As I said earlier, our testimony today concentrates on what we believe – based on our own track record of over 100 years monitoring local elections – to be a bad voting experience for many Philadelphians.
Elections are run by three independently elected City Commissioners, two of whom are Democrats and one a Republican whose seat is guaranteed by the city’s Home Rule Charter. Two Commissioners – Republican Al Schmidt and Democrat Stephanie Singer – were first elected in 2011. Each of them, separately but often together, campaigned on platforms of bringing greater transparency and efficiencies to the operation of elections. In his 2011 campaign flyer, Al Schmidt promised to fix the “voting irregularities and election problems [that] have plagued Philadelphia for years.”

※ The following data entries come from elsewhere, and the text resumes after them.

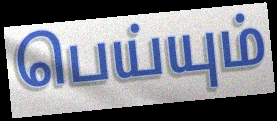
பெய்யும்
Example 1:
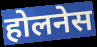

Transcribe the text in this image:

होलनेस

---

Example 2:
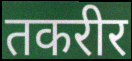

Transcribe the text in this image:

तकरीर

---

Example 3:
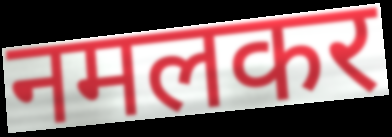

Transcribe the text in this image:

नमलकर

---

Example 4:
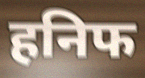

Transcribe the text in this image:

हनिफ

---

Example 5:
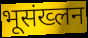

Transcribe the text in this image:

भूसंख्लन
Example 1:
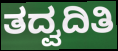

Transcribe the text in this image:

ತದ್ವದಿತಿ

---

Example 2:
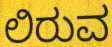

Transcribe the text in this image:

ಲಿರುವ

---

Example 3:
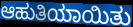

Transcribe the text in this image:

ಆಹುತಿಯಾಯಿತು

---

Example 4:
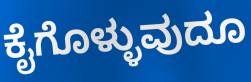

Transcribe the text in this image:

ಕೈಗೊಳ್ಳುವುದೂ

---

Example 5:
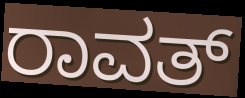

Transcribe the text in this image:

ರಾವತ್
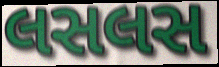
લસલસ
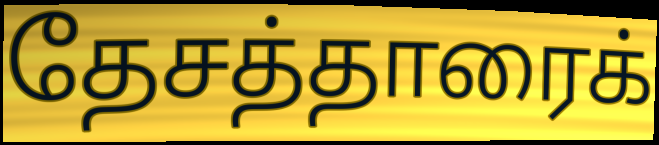
தேசத்தாரைக்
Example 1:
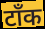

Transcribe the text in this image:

टॉंक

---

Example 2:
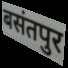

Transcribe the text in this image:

बसंतपुर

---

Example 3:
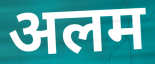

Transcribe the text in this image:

अलम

The first test of the new Commissioners’ reform agenda was in 2012. And the November 6, 2012 presidential election turned out to be perhaps the worst-run election in the city’s history, as well as a national embarrassment that generated probes by the Department of State, Mayor Michael Nutter, City Controller Alan Butkovitz, and the City Commissioners (with separate reports issued by Singer and the then-Acting Voter Registration Commissioner). Reading through the reports of these probes, which we will share with this Commission, reveals a chilling tale of massive confusion, mismanagement and partisanship.

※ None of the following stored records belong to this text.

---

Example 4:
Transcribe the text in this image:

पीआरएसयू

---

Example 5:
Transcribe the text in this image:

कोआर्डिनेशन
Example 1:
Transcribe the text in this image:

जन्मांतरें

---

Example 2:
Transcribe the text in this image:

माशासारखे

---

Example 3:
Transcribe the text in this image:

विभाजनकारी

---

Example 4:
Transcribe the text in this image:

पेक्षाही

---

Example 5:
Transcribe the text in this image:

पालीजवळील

The Schmidt-Singer reform team, which began to break down almost immediately after their inauguration in January 2012, completely fell apart when Singer was ousted by her two colleagues as chair of the City Commissioners the morning after the November election.
Many of the problems that occurred on November 6, 2012 may already have been addressed. But we won’t really know if they are fixed until the next high turn-out election – which is likely to be the 2016 presidential election.

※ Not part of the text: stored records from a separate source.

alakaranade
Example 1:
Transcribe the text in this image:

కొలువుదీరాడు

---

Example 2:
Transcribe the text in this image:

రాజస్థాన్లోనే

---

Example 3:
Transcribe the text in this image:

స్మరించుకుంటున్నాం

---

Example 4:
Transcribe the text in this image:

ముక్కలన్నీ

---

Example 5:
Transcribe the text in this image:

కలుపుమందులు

It is no secret that the Committee of Seventy strongly believes that the people in charge of city elections should not be chosen through a partisan election process. Especially in a city where nearly 80% of the voters are Democrats and just over 12% are Republicans, there will at least be a perception that actions are taken or not taken because of political motives or to advance the Commissioners’ political aspirations. The same concerns will be true in jurisdictions dominated by the Republican Party.
The Committee of Seventy urges this Presidential Commission to create standards, and issue a set of recommendations, that are designed to result in local elections that conform with the most modern and up-to-date voting practices, are free of partisanship and patronage, are operated with the greatest efficiency, and by people with an unwavering commitment to extraordinary customer service.
Recommendations should at least include (1) requiring polling place workers to receive adequate compensation for working a 13-hour day at the polls, (2) mandating training of poll workers before each election, (3) replacing manual inputting of voter data with faster and more accurate methods, and (4) strengthening communications to city voters, including by social media.
We further urge the Commission to support the continued use of federal dollars to assist the implementation of its recommendations. The lack of state or local resources cannot continue to be an excuse for not putting necessary reforms into place or for failing to provide voters with accurate and timely information.
This will be a herculean task. But here in Pennsylvania, voting is a constitutional right. The voters must be allowed to exercise this right freely, fairly and without any fear whatsoever that it will be abridged in any way.
The Committee of Seventy appreciates the Commission’s consideration of its testimony.